Depression in sport is still a taboo topic – all the more so in football, which is characterised by hardness and toughness. In a detailed DAZN feature, former GFL quarterback Dennis Zimmermann, perhaps the most promising German quarterback of all time, spoke to Mathias Liebing of Die Sportpsychologen about exactly that – and explained how the disease ended his career. His then player and receiver Christian Bollmann now gave Liebing’s colleague Miriam Kohlhaas further insights.
Christian Bollmann did not see the tears of Dennis Zimmermann in the half of his last American football match in July 2011. How could he? His quarterback was – as is typical for depressed athletes – a master of hiding.
Hardly anyone in the New York Lions team had noticed how bad Zimmermann really was in those weeks and months until the sudden end of his career during the break of the German Football League match Stuttgart against Braunschweig.
“It became clear in his last games that Dennis made for us that he no longer achieved his usual performance,” recalls Christian Bollmann. But the backgrounds remained hidden from the Wide Receiver and the 60 or so teammates at the Lions.
At that time, nobody recognized the signs of his mental illness. Bollmann: “I remember Dennis shutting himself off after the games and saying that he was pissed off and he wasn’t feeling well.”
The teammates, coaching staff and counselors at the New York Lions were overwhelmed. Only the then club chairman Ute Schmidt, who maintained a close and confidential relationship with the players anyway, talked to Dennis about more than the past match.
However, when the illness finally drove the 83 kilo power pack into a corner after his decision in the half time of the Stuttgart game, Zimmermann was alone.
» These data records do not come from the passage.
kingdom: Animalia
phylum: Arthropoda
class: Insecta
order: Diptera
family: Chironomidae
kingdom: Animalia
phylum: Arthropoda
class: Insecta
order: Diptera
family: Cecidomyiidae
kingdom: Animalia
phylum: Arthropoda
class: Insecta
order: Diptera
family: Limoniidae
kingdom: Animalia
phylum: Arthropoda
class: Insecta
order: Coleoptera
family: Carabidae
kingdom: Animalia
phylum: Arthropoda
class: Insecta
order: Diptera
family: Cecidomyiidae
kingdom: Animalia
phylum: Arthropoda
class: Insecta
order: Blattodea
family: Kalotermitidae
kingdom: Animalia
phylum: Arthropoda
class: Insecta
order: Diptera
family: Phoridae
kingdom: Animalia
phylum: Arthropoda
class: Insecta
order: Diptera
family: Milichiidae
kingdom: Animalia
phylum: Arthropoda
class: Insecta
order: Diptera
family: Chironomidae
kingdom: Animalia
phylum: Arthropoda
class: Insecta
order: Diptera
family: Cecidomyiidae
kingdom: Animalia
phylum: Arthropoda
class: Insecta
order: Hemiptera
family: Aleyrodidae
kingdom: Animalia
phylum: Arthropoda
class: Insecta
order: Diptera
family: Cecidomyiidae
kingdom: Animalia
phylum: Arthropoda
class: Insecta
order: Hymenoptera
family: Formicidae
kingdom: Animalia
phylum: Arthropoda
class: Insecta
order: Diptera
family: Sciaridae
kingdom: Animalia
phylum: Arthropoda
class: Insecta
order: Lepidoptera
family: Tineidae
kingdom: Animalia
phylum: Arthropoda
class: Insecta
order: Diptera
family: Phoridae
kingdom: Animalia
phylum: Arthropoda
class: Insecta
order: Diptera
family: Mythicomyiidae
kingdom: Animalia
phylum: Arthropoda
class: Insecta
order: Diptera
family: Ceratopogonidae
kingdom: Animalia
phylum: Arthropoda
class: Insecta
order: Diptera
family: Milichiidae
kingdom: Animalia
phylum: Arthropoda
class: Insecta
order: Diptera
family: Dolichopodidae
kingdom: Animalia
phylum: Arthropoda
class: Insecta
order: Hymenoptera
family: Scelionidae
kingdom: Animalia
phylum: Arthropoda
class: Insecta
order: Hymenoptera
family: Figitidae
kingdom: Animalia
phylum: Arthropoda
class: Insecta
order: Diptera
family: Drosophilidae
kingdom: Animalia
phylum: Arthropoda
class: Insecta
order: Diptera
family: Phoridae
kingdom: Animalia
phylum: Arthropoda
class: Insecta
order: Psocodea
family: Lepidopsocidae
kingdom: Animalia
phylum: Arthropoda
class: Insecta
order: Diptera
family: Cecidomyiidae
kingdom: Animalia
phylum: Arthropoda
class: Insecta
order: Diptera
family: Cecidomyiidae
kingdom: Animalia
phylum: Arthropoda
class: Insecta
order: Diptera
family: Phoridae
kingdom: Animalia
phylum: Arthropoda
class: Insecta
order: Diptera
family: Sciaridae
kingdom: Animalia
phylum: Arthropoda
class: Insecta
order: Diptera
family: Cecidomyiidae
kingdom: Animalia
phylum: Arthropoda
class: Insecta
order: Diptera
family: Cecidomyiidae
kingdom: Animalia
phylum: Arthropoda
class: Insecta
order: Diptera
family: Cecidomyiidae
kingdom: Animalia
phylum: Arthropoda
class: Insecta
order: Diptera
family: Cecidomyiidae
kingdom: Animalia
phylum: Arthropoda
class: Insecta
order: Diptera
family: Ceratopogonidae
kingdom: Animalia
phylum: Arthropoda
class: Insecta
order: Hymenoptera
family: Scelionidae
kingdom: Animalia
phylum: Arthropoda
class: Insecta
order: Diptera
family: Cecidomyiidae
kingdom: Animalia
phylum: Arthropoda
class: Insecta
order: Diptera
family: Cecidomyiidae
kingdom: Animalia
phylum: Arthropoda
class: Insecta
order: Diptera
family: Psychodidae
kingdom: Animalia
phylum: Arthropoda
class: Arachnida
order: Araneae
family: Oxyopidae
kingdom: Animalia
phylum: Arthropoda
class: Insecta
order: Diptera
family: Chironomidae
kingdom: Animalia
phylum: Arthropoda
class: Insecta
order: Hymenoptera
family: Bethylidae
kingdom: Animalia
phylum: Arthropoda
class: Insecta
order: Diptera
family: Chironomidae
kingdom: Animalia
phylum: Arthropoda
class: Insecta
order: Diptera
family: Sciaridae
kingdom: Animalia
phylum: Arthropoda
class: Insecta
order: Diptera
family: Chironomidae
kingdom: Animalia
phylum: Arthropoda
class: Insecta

“In 2011 there was this situation in Stuttgart, which was also my last game I ever played,” he told DAZN openly. “The play was such that two ball receivers are sent deep, which run freely behind the linebackers – and one receiver was ultimately really open. As quarterback, you throw the ball and think:’This is the perfect ball at the perfect moment.'”
In the second, however, a linebacker jumped up and caught the ball with one hand, and that was the situation for me where I said for myself: If something like this goes wrong, I have no business on this court. It was clear to me at that moment that my career was over.”
He found help from a psychotherapist, with whose professional support he understood his situation and the severity of the disease. “I took three weeks off then. Ultimately, I was helped by the therapy that started at that time, the knowledge about me and my life and also the medication,” says Zimmermann, who worked in a gym in Braunschweig and is now successful as a personal trainer.
Zimmermann’s career, which many experts considered the best German quarterback, broke up on July 25, 2011 in Stuttgart. For good. At least on this point, his former team-mate Bollmann is convinced, the situation in German football has improved.
Bollmann: “Players are now more aware that they can seek help. Dennis’ openness in the DAZN feature fully supports this, of course.”
National player Bollmann has been working with sports psychologist Miriam Kohlhaas for several months. Besides many sporting aspects, he can also talk to her about mental problems.
The workload that amateur athletes in Braunschweig have to reconcile with top sporting performance is one such topic. Bollmann: “Football teams are a colourful bunch. Some can handle the pressure and the other problems well, for others it is absolutely advisable to get support through the sport psychology”.